4.2 Effects of for data-augmentation using an acoustic simulator
We define noise added LibriSpeech and Voices test set as the noisy test set. We observe a trade-off between the clean and the noisy performances with streaming models. As the percentile of AS increases, Word Error Rate (WER) on clean test sets increases while WER on noisy test sets decreases. Unlike streaming models, the BFA model trained with AS has an improvement on both the clean and noisy test set as shown in Table 4.
Table 3 shows that MoChA has strength in clean speech whereas RNN-T has strength in noise speech compared to MoChA. Due to the attention mechanism of MoChA - if the probability of monotonic attention is less than 0.5, encoder embedding is not attended and the model did not output a label on some test cases. We compare its CTC performance to check the encoder performance, and figure out MoChA performs better on a relatively clean set in the BPE label unit.

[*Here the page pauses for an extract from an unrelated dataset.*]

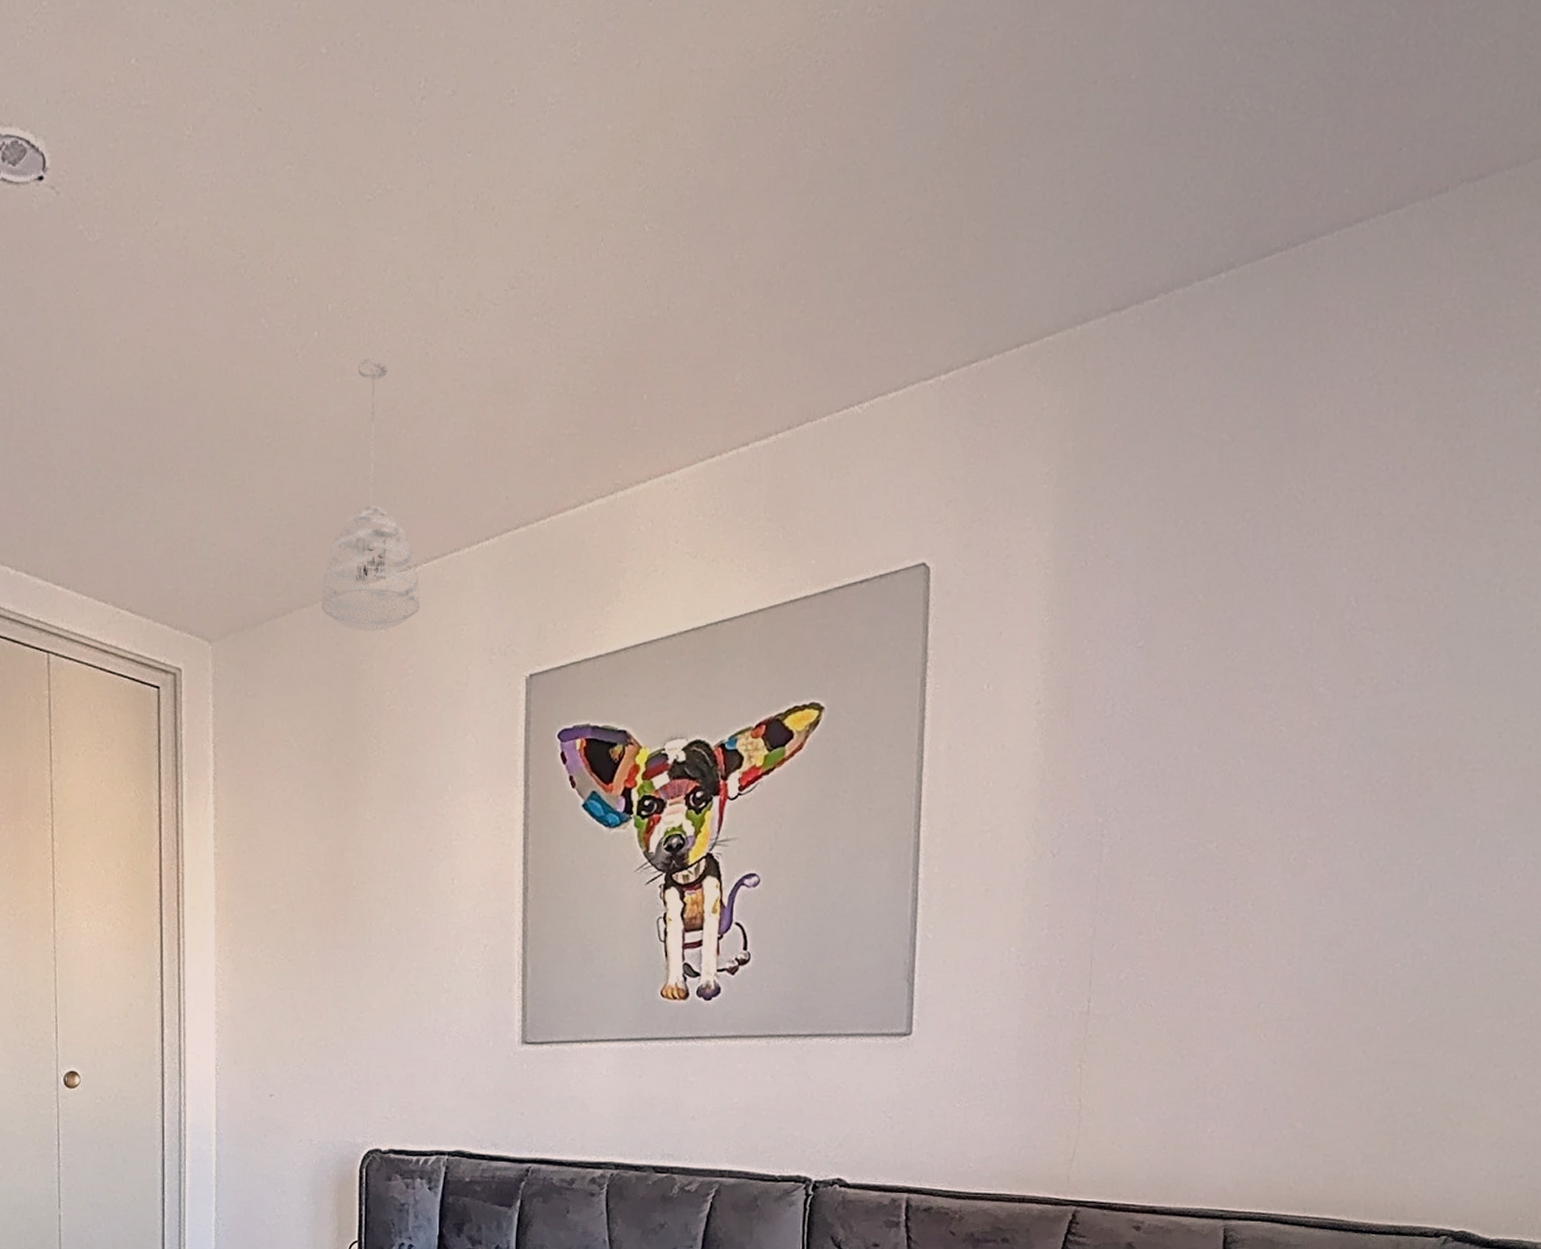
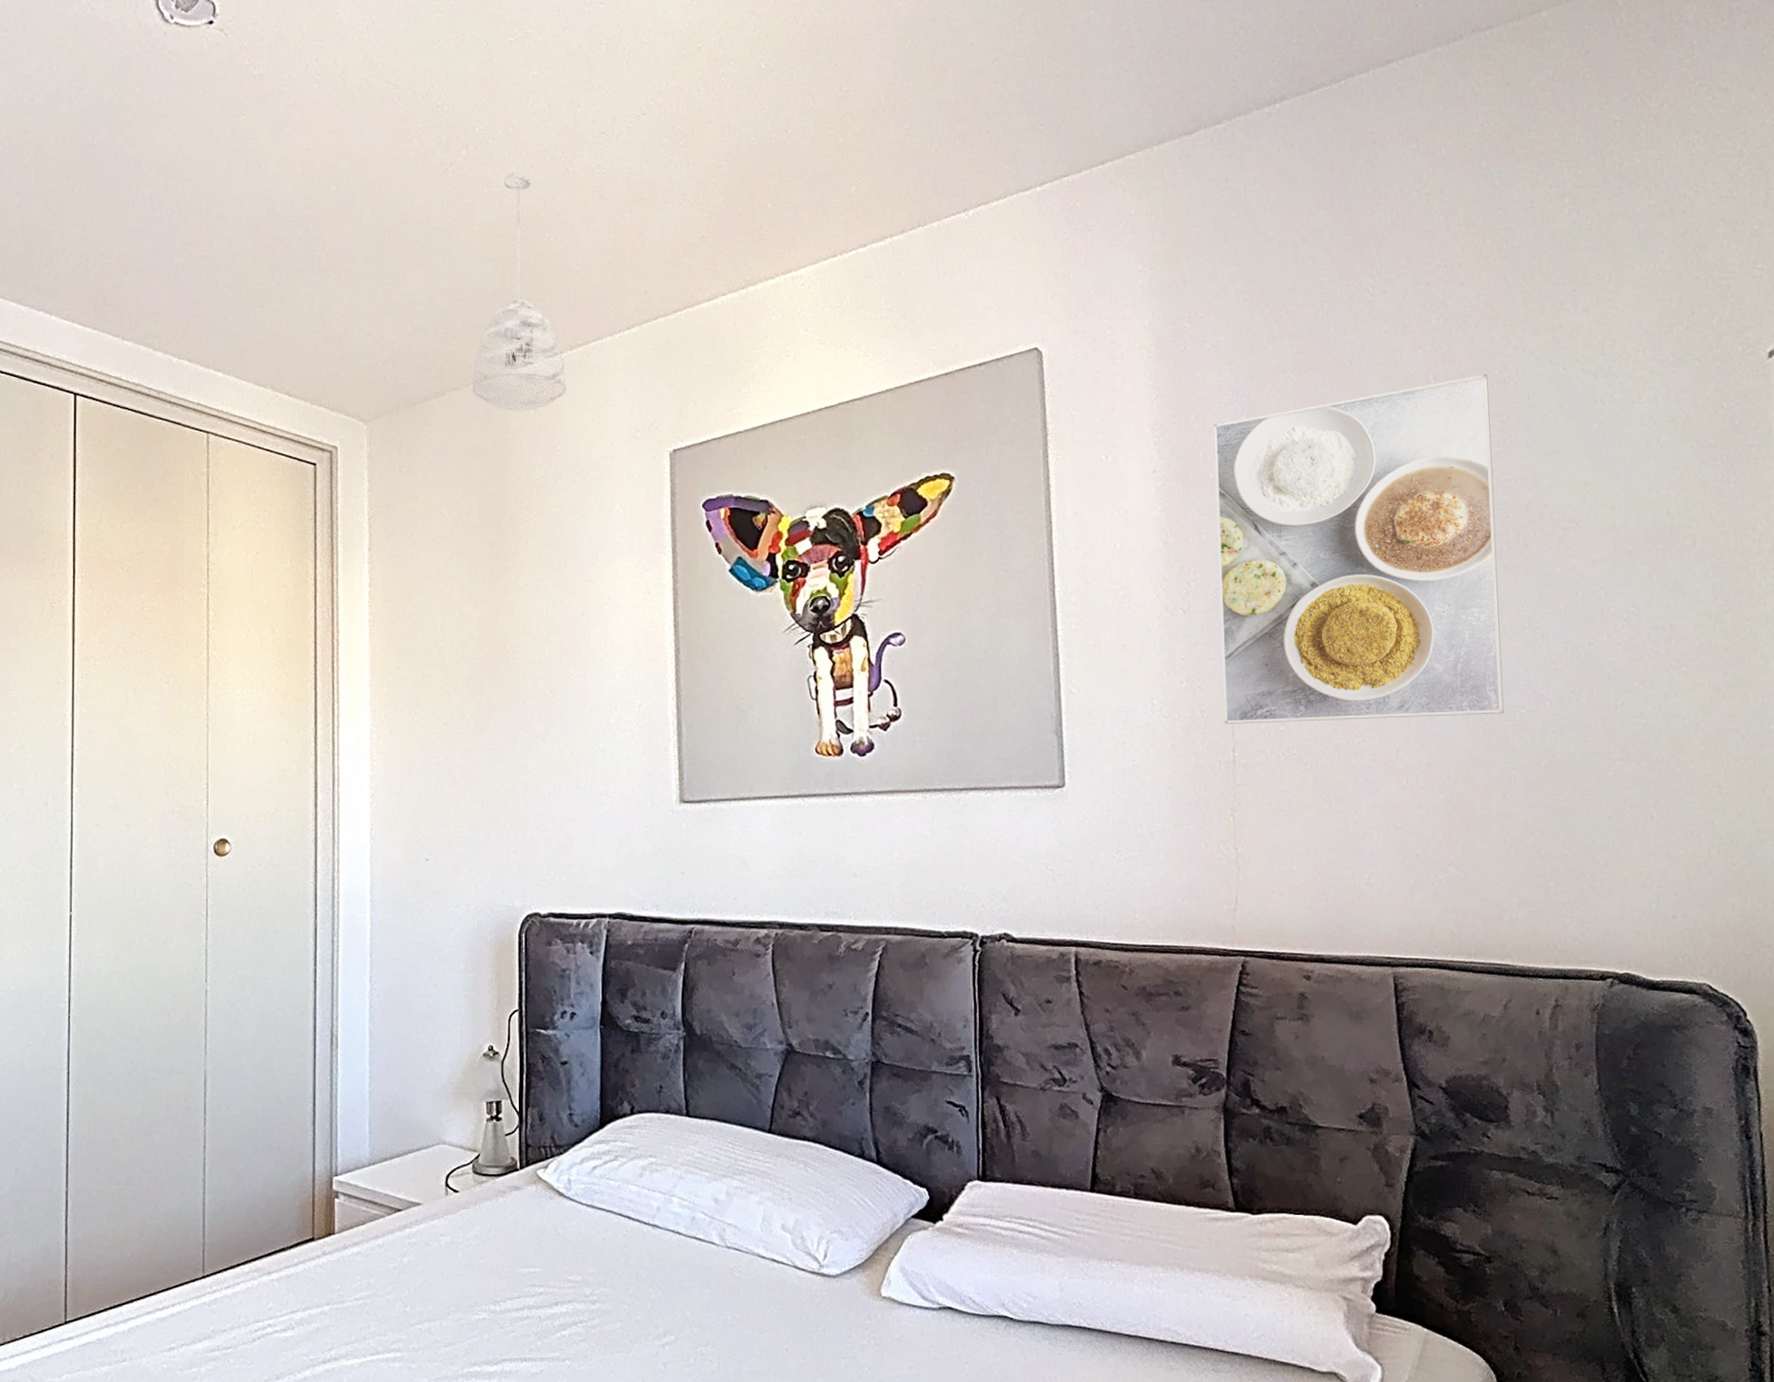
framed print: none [1082,596,1415,974] -> present [1213,374,1504,724]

4.3 Comparison of different augmentation methods
We compare streaming MoChA and RNN-T models with different augmentation methods. The experimental results are summarized in Table 4. MoChA-based model generally shows better performance than RNN-T when combined with different augmentation methods especially for test-clean and test-other test sets. While comparing streaming models to non-streaming models, BFA and UFA models, the BFA model shows the best performance on all test sets as expected. Notably, the BFA model shows better performance when VTLP is added before the AS. We also conclude that applying AS is critical for the model performance on noisy test sets although it degrades the performance of a clean test set on streaming models. The performance of Specaugment degrades compared to the AS trained model on the noisy test set.

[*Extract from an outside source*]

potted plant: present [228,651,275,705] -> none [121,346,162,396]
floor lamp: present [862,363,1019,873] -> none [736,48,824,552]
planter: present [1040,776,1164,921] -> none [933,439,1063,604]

4.4 Latency and Inference Time
Latency and inference time are measured on Nvidia Tesla P100 GPU, python version 3.5.4 through python model inference code. We use 100 utterances sampled from the LibriSpeech test-clean set and calculate average latency and inference time per sentence. Sampled utterances consist of 2346 words, and 10427 characters. Due to the identical encoder architecture of both models, we compare latency and inference time excluding encoder computation time for a better comparison. As shown in Table 5, with a simple decoding process compared to the attention-based model [li2019improving], RNN-T shows less time on both latency and inference time. As beam size increases, the latency of the MoChA model increased drastically due to its attention mechanism.

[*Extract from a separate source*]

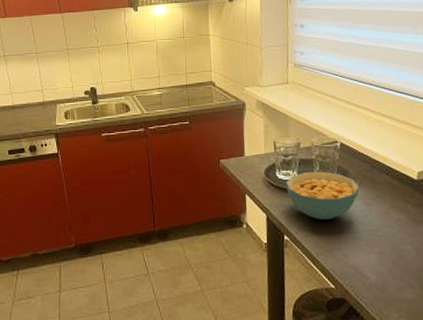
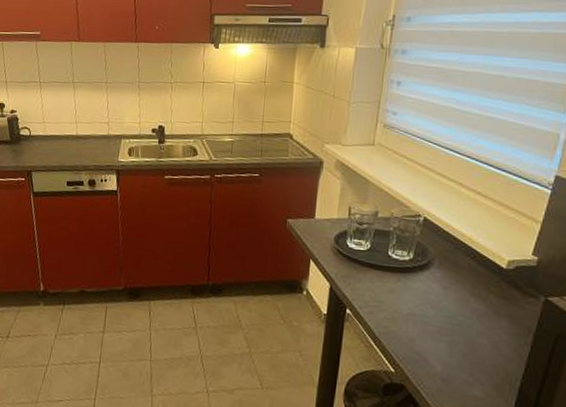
cereal bowl: present [286,171,360,220] -> none [356,243,439,299]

4.5 Parameter & Model size
We compare a parameter and model size of different model architectures. Parameter and model size is calculated without model compression. As expected, BFA model capacity is increased due to the bidirectional encoding. We find that parameter and model size of MoChA is larger than that of UFA and RNN-T models, mainly because of its complex computation while getting an attention weight such as monotonic attention. RNN-T consists of the least parameter and model size, along with latency and inference time.
We compare two streaming model architectures: MoChA and RNN-T in terms of inference time, latency, and speech recognition accuracies when combined with different data augmentation techniques. We observe that compared to non-streaming models, streaming models are more sensitive to the proportion of noisy examples in the training set. The final performance of the model depends on the proportion of noisy examples generated by data augmentation techniques. It is observed that MoChA models perform slightly better than RNN-T models in terms of speech recognition accuracy especially for clean test sets while RNN-T models perform generally better in terms of latency, inference time, and the stability of parameter convergence during training. These advantages make RNN-T models a better choice for streaming on-device speech recognition compared to MoChA models.